● EXERCISE GOAL
Please put every record below into a JSON list of strings, with one string for each line. Leave out blank lines and the pictures.

● SUPPLIED MATERIAL
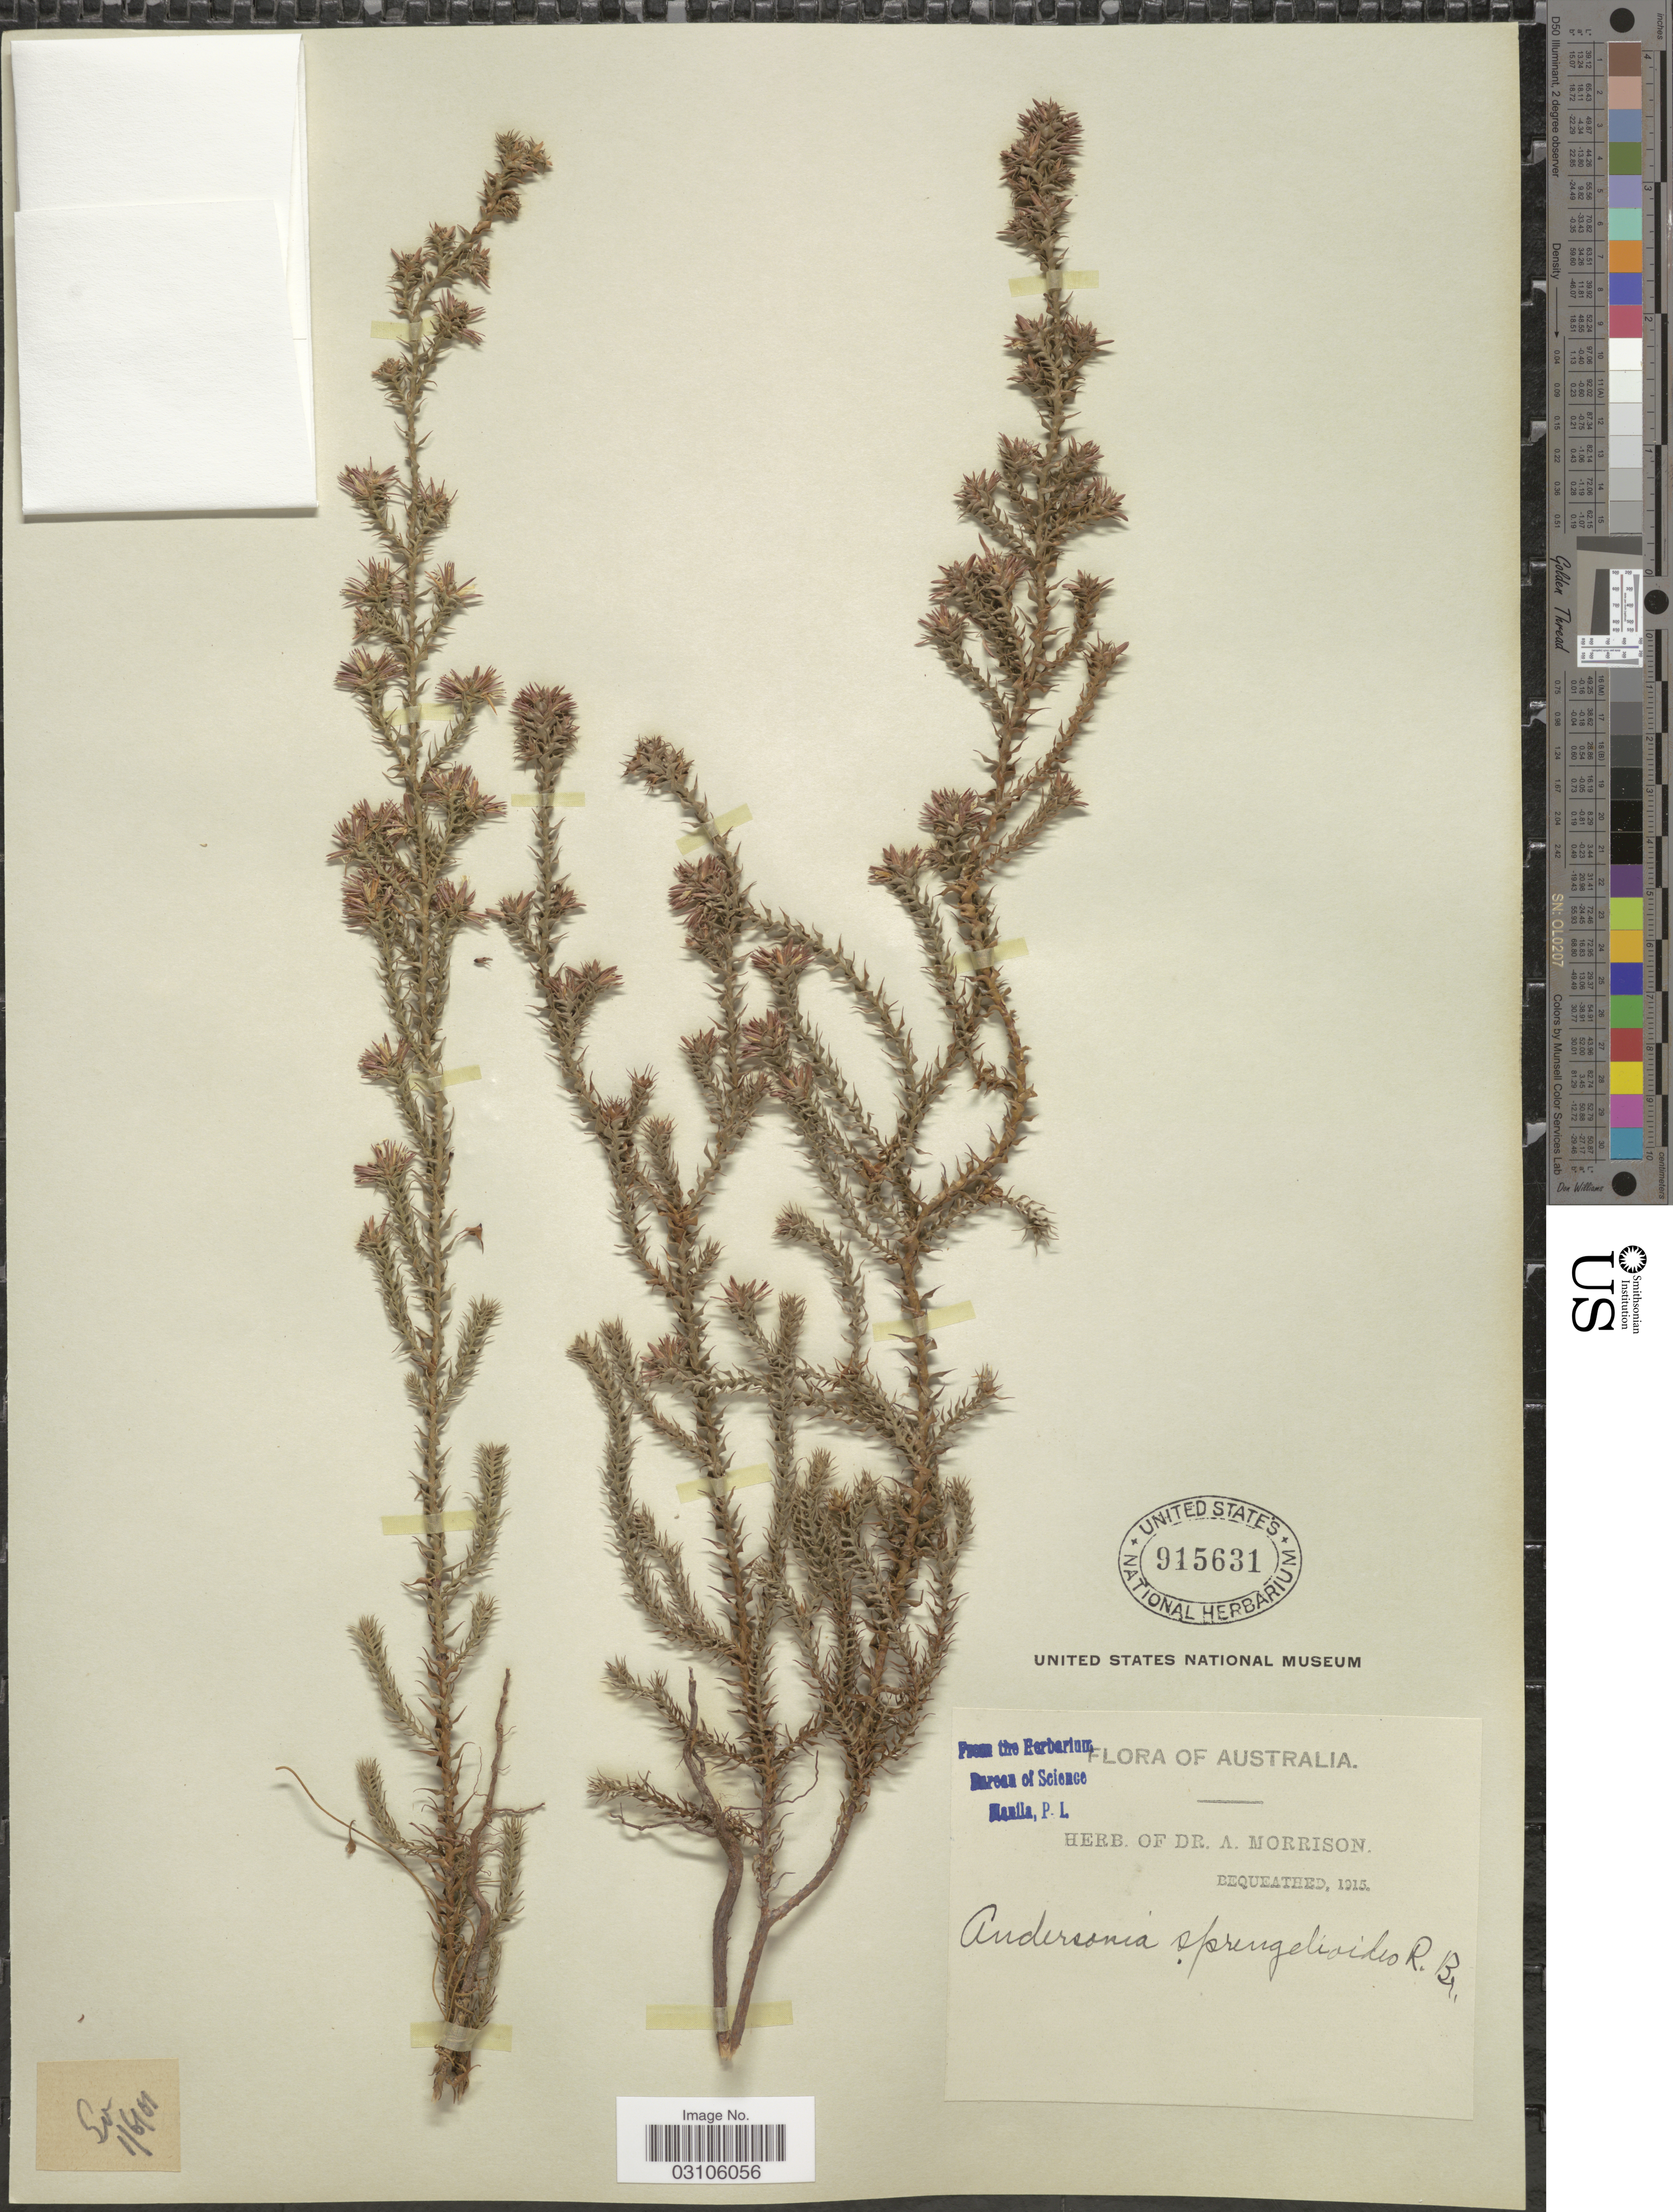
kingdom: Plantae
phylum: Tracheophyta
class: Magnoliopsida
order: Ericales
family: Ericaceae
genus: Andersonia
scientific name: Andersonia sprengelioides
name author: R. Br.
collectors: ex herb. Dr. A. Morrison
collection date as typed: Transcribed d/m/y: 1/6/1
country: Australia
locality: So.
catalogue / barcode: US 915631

● RESULT OF THIS EXERCISE
[
  "kingdom: Plantae",
  "phylum: Tracheophyta",
  "class: Magnoliopsida",
  "order: Ericales",
  "family: Ericaceae",
  "genus: Andersonia",
  "scientific name: Andersonia sprengelioides",
  "name author: R. Br.",
  "collectors: ex herb. Dr. A. Morrison",
  "collection date as typed: Transcribed d/m/y: 1/6/1",
  "country: Australia",
  "locality: So.",
  "catalogue / barcode: US 915631"
]